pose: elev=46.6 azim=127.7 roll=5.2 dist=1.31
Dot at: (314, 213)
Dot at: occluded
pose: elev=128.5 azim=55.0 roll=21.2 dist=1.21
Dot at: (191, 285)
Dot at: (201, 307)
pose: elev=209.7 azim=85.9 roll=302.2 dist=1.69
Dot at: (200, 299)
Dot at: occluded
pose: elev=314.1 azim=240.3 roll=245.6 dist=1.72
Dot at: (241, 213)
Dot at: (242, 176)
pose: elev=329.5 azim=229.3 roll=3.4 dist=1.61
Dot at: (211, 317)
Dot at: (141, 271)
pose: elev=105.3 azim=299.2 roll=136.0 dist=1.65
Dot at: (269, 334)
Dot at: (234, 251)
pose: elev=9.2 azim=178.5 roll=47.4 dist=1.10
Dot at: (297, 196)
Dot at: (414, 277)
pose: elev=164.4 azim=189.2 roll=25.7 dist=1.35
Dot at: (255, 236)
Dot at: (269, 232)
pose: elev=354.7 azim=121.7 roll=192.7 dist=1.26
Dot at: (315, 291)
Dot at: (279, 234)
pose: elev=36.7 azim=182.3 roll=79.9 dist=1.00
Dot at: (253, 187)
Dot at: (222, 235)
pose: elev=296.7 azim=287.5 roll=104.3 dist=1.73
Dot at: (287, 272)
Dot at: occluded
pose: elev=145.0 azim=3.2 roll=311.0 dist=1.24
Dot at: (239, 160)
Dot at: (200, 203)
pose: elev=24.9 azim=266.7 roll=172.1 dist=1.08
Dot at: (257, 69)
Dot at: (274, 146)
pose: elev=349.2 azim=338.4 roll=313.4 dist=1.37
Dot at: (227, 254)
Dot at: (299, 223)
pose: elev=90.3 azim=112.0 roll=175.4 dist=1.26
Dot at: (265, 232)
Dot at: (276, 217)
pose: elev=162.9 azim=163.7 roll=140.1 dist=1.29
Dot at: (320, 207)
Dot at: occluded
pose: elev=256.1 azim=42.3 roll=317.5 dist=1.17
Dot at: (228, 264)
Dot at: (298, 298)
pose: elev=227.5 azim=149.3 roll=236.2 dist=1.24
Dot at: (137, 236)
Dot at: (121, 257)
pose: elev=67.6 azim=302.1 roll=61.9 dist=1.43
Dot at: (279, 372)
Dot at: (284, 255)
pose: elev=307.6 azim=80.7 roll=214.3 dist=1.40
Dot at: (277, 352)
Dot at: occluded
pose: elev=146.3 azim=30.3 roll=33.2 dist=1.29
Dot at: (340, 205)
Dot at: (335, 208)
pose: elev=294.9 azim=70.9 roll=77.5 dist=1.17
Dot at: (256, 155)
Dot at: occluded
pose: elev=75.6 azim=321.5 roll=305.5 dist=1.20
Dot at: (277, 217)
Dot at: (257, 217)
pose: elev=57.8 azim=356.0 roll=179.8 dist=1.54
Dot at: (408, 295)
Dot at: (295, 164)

What you have to do:
Copy every line above word for word, keeping each number and character unchanged.

Completed task:
pose: elev=46.6 azim=127.7 roll=5.2 dist=1.31
Dot at: (314, 213)
Dot at: occluded
pose: elev=128.5 azim=55.0 roll=21.2 dist=1.21
Dot at: (191, 285)
Dot at: (201, 307)
pose: elev=209.7 azim=85.9 roll=302.2 dist=1.69
Dot at: (200, 299)
Dot at: occluded
pose: elev=314.1 azim=240.3 roll=245.6 dist=1.72
Dot at: (241, 213)
Dot at: (242, 176)
pose: elev=329.5 azim=229.3 roll=3.4 dist=1.61
Dot at: (211, 317)
Dot at: (141, 271)
pose: elev=105.3 azim=299.2 roll=136.0 dist=1.65
Dot at: (269, 334)
Dot at: (234, 251)
pose: elev=9.2 azim=178.5 roll=47.4 dist=1.10
Dot at: (297, 196)
Dot at: (414, 277)
pose: elev=164.4 azim=189.2 roll=25.7 dist=1.35
Dot at: (255, 236)
Dot at: (269, 232)
pose: elev=354.7 azim=121.7 roll=192.7 dist=1.26
Dot at: (315, 291)
Dot at: (279, 234)
pose: elev=36.7 azim=182.3 roll=79.9 dist=1.00
Dot at: (253, 187)
Dot at: (222, 235)
pose: elev=296.7 azim=287.5 roll=104.3 dist=1.73
Dot at: (287, 272)
Dot at: occluded
pose: elev=145.0 azim=3.2 roll=311.0 dist=1.24
Dot at: (239, 160)
Dot at: (200, 203)
pose: elev=24.9 azim=266.7 roll=172.1 dist=1.08
Dot at: (257, 69)
Dot at: (274, 146)
pose: elev=349.2 azim=338.4 roll=313.4 dist=1.37
Dot at: (227, 254)
Dot at: (299, 223)
pose: elev=90.3 azim=112.0 roll=175.4 dist=1.26
Dot at: (265, 232)
Dot at: (276, 217)
pose: elev=162.9 azim=163.7 roll=140.1 dist=1.29
Dot at: (320, 207)
Dot at: occluded
pose: elev=256.1 azim=42.3 roll=317.5 dist=1.17
Dot at: (228, 264)
Dot at: (298, 298)
pose: elev=227.5 azim=149.3 roll=236.2 dist=1.24
Dot at: (137, 236)
Dot at: (121, 257)
pose: elev=67.6 azim=302.1 roll=61.9 dist=1.43
Dot at: (279, 372)
Dot at: (284, 255)
pose: elev=307.6 azim=80.7 roll=214.3 dist=1.40
Dot at: (277, 352)
Dot at: occluded
pose: elev=146.3 azim=30.3 roll=33.2 dist=1.29
Dot at: (340, 205)
Dot at: (335, 208)
pose: elev=294.9 azim=70.9 roll=77.5 dist=1.17
Dot at: (256, 155)
Dot at: occluded
pose: elev=75.6 azim=321.5 roll=305.5 dist=1.20
Dot at: (277, 217)
Dot at: (257, 217)
pose: elev=57.8 azim=356.0 roll=179.8 dist=1.54
Dot at: (408, 295)
Dot at: (295, 164)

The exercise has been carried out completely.